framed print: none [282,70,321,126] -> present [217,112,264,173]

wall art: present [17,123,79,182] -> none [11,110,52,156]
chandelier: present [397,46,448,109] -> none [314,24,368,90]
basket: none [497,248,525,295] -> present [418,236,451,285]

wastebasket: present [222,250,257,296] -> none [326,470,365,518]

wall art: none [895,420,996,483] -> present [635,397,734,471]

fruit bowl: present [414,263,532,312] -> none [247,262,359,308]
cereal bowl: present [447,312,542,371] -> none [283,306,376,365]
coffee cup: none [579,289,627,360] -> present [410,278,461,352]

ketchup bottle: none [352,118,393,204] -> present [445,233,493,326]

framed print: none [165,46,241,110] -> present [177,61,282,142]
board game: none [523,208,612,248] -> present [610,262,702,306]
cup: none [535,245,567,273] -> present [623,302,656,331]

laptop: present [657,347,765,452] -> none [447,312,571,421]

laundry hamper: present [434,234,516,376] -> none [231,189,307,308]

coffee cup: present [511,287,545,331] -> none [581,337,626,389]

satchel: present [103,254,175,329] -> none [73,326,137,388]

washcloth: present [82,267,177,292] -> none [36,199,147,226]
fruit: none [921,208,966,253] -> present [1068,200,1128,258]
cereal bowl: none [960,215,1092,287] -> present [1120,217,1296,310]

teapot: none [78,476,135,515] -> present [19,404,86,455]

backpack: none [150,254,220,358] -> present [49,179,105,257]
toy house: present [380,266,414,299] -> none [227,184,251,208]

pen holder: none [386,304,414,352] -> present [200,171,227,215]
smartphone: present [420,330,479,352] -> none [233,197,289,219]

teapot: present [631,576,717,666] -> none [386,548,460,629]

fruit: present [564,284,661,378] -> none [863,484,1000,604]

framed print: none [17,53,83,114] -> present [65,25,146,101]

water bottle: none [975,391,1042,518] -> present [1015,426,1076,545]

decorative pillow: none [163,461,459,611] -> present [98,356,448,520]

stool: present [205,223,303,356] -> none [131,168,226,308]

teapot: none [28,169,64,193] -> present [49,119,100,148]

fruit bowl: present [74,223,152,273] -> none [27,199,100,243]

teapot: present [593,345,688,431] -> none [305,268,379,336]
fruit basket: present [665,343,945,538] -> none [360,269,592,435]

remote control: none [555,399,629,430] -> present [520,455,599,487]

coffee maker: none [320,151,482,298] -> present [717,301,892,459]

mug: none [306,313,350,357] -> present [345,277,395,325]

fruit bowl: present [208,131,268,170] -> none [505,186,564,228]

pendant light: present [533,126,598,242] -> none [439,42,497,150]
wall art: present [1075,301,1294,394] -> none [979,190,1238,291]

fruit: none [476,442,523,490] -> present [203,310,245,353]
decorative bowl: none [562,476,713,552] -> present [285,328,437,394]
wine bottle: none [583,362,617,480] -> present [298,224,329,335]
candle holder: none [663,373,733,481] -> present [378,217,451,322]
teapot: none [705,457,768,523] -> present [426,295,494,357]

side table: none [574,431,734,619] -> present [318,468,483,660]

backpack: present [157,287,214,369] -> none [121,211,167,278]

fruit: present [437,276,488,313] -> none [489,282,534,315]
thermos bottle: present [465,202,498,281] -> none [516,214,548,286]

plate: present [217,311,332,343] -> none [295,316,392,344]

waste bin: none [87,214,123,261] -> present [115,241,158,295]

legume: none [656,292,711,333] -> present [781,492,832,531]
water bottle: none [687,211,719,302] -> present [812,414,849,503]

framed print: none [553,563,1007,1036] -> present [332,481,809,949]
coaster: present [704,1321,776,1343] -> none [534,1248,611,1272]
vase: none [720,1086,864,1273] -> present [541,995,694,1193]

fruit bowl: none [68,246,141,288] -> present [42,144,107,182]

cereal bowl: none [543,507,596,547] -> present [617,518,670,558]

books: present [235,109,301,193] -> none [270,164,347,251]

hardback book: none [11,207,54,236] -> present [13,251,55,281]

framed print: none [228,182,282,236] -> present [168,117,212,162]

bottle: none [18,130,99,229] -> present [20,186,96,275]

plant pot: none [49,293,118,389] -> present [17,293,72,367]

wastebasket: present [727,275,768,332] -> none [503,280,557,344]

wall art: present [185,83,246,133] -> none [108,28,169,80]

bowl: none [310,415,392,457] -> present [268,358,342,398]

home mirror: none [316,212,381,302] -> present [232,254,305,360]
◇ ◇ ◇ ◇ ◇ ◇ ◇
WORK ORDER:
All records are to be restated exactly, from the first line to the last line.

ANSWER BOX:
framed print: none [282,70,321,126] -> present [217,112,264,173]

wall art: present [17,123,79,182] -> none [11,110,52,156]
chandelier: present [397,46,448,109] -> none [314,24,368,90]
basket: none [497,248,525,295] -> present [418,236,451,285]

wastebasket: present [222,250,257,296] -> none [326,470,365,518]

wall art: none [895,420,996,483] -> present [635,397,734,471]

fruit bowl: present [414,263,532,312] -> none [247,262,359,308]
cereal bowl: present [447,312,542,371] -> none [283,306,376,365]
coffee cup: none [579,289,627,360] -> present [410,278,461,352]

ketchup bottle: none [352,118,393,204] -> present [445,233,493,326]

framed print: none [165,46,241,110] -> present [177,61,282,142]
board game: none [523,208,612,248] -> present [610,262,702,306]
cup: none [535,245,567,273] -> present [623,302,656,331]

laptop: present [657,347,765,452] -> none [447,312,571,421]

laundry hamper: present [434,234,516,376] -> none [231,189,307,308]

coffee cup: present [511,287,545,331] -> none [581,337,626,389]

satchel: present [103,254,175,329] -> none [73,326,137,388]

washcloth: present [82,267,177,292] -> none [36,199,147,226]
fruit: none [921,208,966,253] -> present [1068,200,1128,258]
cereal bowl: none [960,215,1092,287] -> present [1120,217,1296,310]

teapot: none [78,476,135,515] -> present [19,404,86,455]

backpack: none [150,254,220,358] -> present [49,179,105,257]
toy house: present [380,266,414,299] -> none [227,184,251,208]

pen holder: none [386,304,414,352] -> present [200,171,227,215]
smartphone: present [420,330,479,352] -> none [233,197,289,219]

teapot: present [631,576,717,666] -> none [386,548,460,629]

fruit: present [564,284,661,378] -> none [863,484,1000,604]

framed print: none [17,53,83,114] -> present [65,25,146,101]

water bottle: none [975,391,1042,518] -> present [1015,426,1076,545]

decorative pillow: none [163,461,459,611] -> present [98,356,448,520]

stool: present [205,223,303,356] -> none [131,168,226,308]

teapot: none [28,169,64,193] -> present [49,119,100,148]

fruit bowl: present [74,223,152,273] -> none [27,199,100,243]

teapot: present [593,345,688,431] -> none [305,268,379,336]
fruit basket: present [665,343,945,538] -> none [360,269,592,435]

remote control: none [555,399,629,430] -> present [520,455,599,487]

coffee maker: none [320,151,482,298] -> present [717,301,892,459]

mug: none [306,313,350,357] -> present [345,277,395,325]

fruit bowl: present [208,131,268,170] -> none [505,186,564,228]

pendant light: present [533,126,598,242] -> none [439,42,497,150]
wall art: present [1075,301,1294,394] -> none [979,190,1238,291]

fruit: none [476,442,523,490] -> present [203,310,245,353]
decorative bowl: none [562,476,713,552] -> present [285,328,437,394]
wine bottle: none [583,362,617,480] -> present [298,224,329,335]
candle holder: none [663,373,733,481] -> present [378,217,451,322]
teapot: none [705,457,768,523] -> present [426,295,494,357]

side table: none [574,431,734,619] -> present [318,468,483,660]

backpack: present [157,287,214,369] -> none [121,211,167,278]

fruit: present [437,276,488,313] -> none [489,282,534,315]
thermos bottle: present [465,202,498,281] -> none [516,214,548,286]

plate: present [217,311,332,343] -> none [295,316,392,344]

waste bin: none [87,214,123,261] -> present [115,241,158,295]

legume: none [656,292,711,333] -> present [781,492,832,531]
water bottle: none [687,211,719,302] -> present [812,414,849,503]

framed print: none [553,563,1007,1036] -> present [332,481,809,949]
coaster: present [704,1321,776,1343] -> none [534,1248,611,1272]
vase: none [720,1086,864,1273] -> present [541,995,694,1193]

fruit bowl: none [68,246,141,288] -> present [42,144,107,182]

cereal bowl: none [543,507,596,547] -> present [617,518,670,558]

books: present [235,109,301,193] -> none [270,164,347,251]

hardback book: none [11,207,54,236] -> present [13,251,55,281]

framed print: none [228,182,282,236] -> present [168,117,212,162]

bottle: none [18,130,99,229] -> present [20,186,96,275]

plant pot: none [49,293,118,389] -> present [17,293,72,367]

wastebasket: present [727,275,768,332] -> none [503,280,557,344]

wall art: present [185,83,246,133] -> none [108,28,169,80]

bowl: none [310,415,392,457] -> present [268,358,342,398]

home mirror: none [316,212,381,302] -> present [232,254,305,360]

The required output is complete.